:: YOUR TASK ::
In the lines below, switch every "मिति:" to "Date:" and keep everything else the same. Write the lines out again without the pictures.

[Text data pulled from the pages]
==========

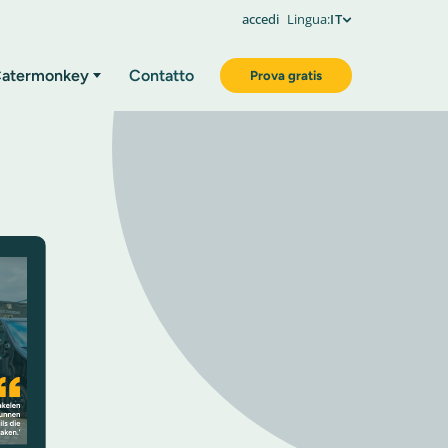
accedi
Lingua:
IT
atermonkey
Contatto
Prova gratis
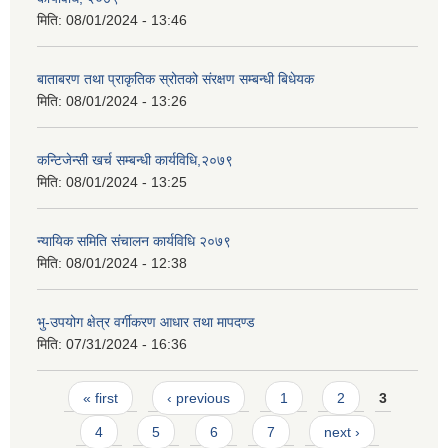
मिति:
08/01/2024 - 13:46
बाताबरण तथा प्राकृतिक स्रोतको संरक्षण सम्बन्धी बिधेयक
मिति:
08/01/2024 - 13:26
कन्टिजेन्सी खर्च सम्बन्धी कार्यविधि,२०७९
मिति:
08/01/2024 - 13:25
न्यायिक समिति संचालन कार्यविधि २०७९
मिति:
08/01/2024 - 12:38
भु-उपयोग क्षेत्र वर्गीकरण आधार तथा मापदण्ड
मिति:
07/31/2024 - 16:36
Pages
« first
‹ previous
1
2
3
4
5
6
7
next ›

==========

:: RESULT OF THIS TASK ::
accedi
Lingua:
IT
atermonkey
Contatto
Prova gratis
Date:
08/01/2024 - 13:46
बाताबरण तथा प्राकृतिक स्रोतको संरक्षण सम्बन्धी बिधेयक
Date:
08/01/2024 - 13:26
कन्टिजेन्सी खर्च सम्बन्धी कार्यविधि,२०७९
Date:
08/01/2024 - 13:25
न्यायिक समिति संचालन कार्यविधि २०७९
Date:
08/01/2024 - 12:38
भु-उपयोग क्षेत्र वर्गीकरण आधार तथा मापदण्ड
Date:
07/31/2024 - 16:36
Pages
« first
‹ previous
1
2
3
4
5
6
7
next ›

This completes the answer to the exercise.